Lay out every line of the records below as a Markdown table with the columns "Row" and "Line," giving each line a row number and skipping blank lines. Leave the pictures out.

> Dataset items

============================================================

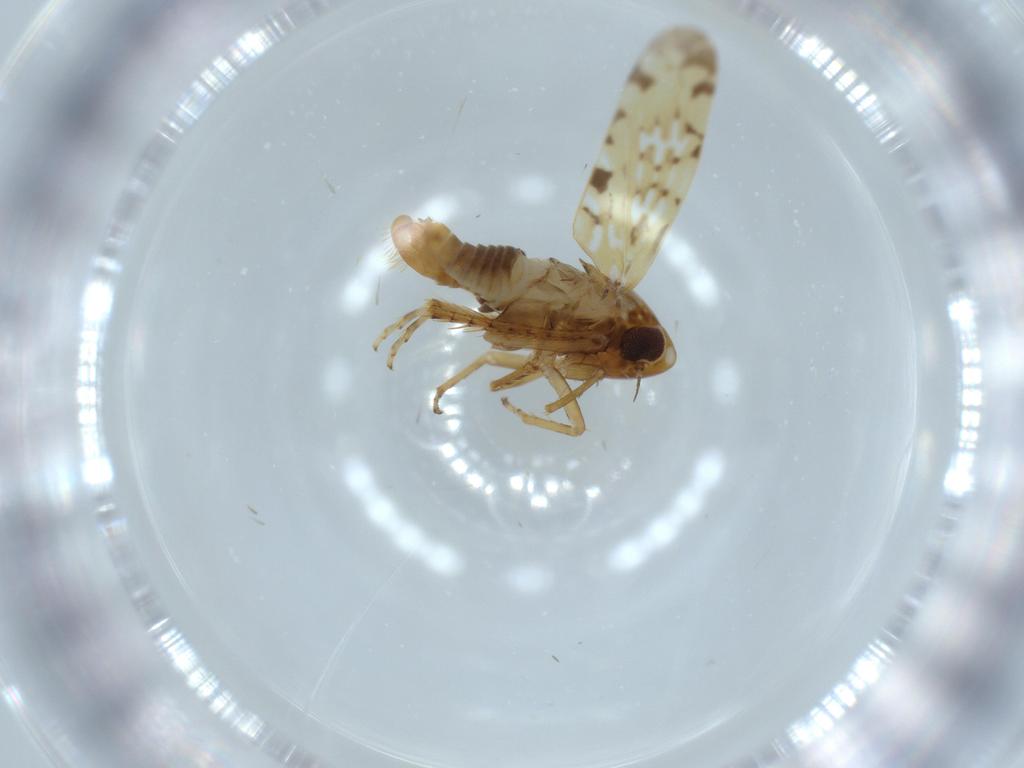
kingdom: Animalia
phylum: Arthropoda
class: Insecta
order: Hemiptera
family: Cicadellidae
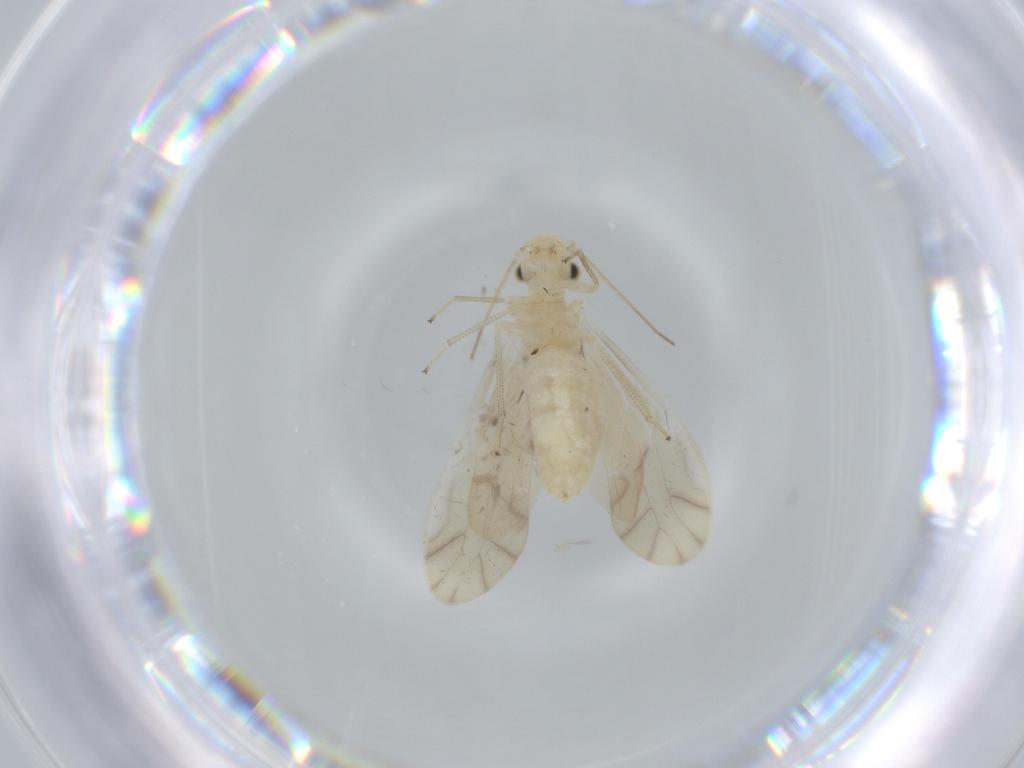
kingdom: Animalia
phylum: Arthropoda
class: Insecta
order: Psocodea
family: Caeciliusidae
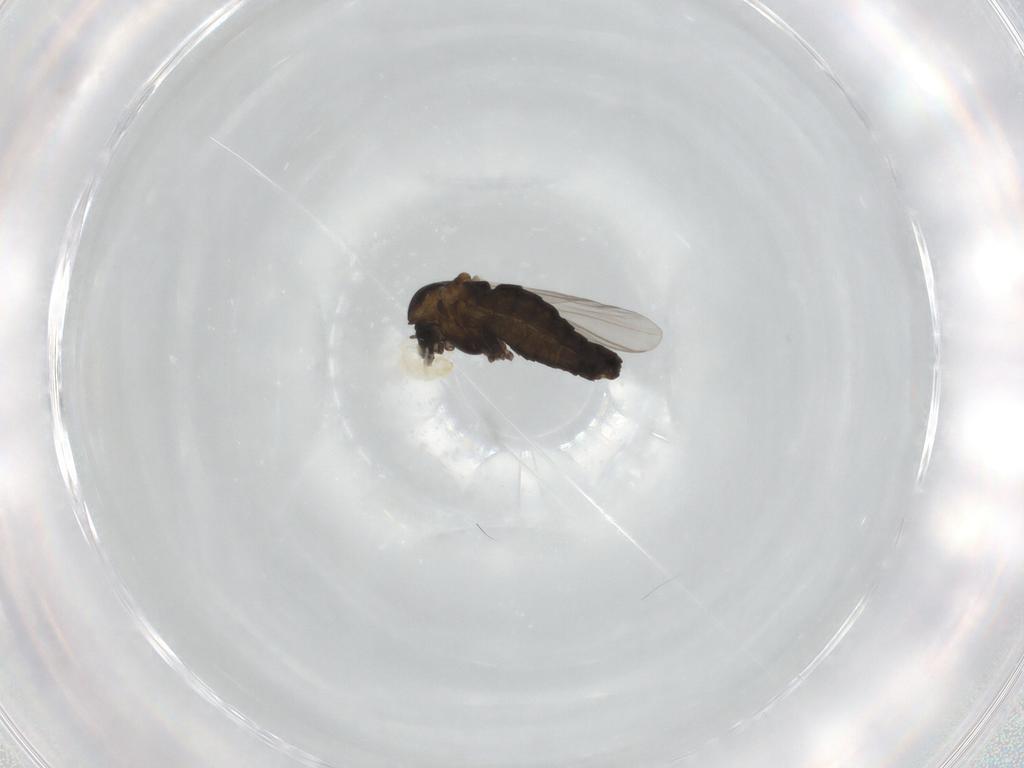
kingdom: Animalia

============================================================

> Exercise answer
| Row | Line |
|---|---|
| 1 | kingdom: Animalia |
| 2 | phylum: Arthropoda |
| 3 | class: Insecta |
| 4 | order: Hemiptera |
| 5 | family: Cicadellidae |
| 6 | kingdom: Animalia |
| 7 | phylum: Arthropoda |
| 8 | class: Insecta |
| 9 | order: Psocodea |
| 10 | family: Caeciliusidae |
| 11 | kingdom: Animalia |